How to complete this task: Without the pictures, return each record as it appears.

Records provided:
....

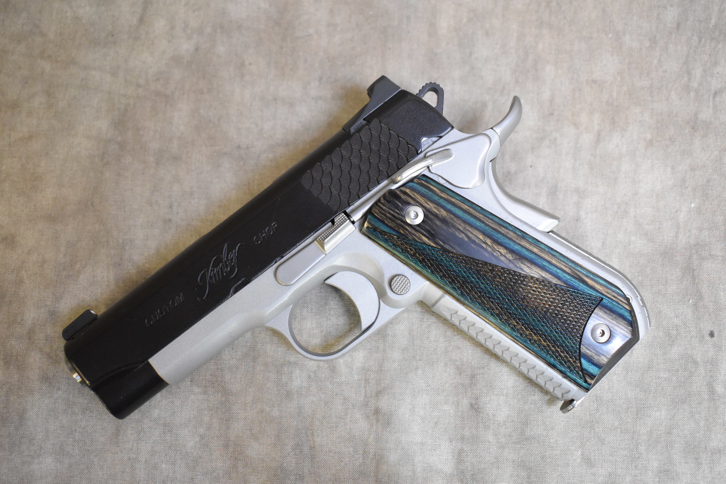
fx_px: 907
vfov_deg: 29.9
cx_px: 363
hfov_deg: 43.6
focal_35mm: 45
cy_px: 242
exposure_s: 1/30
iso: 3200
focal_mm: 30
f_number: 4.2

....

Your response:
fx_px: 907
vfov_deg: 29.9
cx_px: 363
hfov_deg: 43.6
focal_35mm: 45
cy_px: 242
exposure_s: 1/30
iso: 3200
focal_mm: 30
f_number: 4.2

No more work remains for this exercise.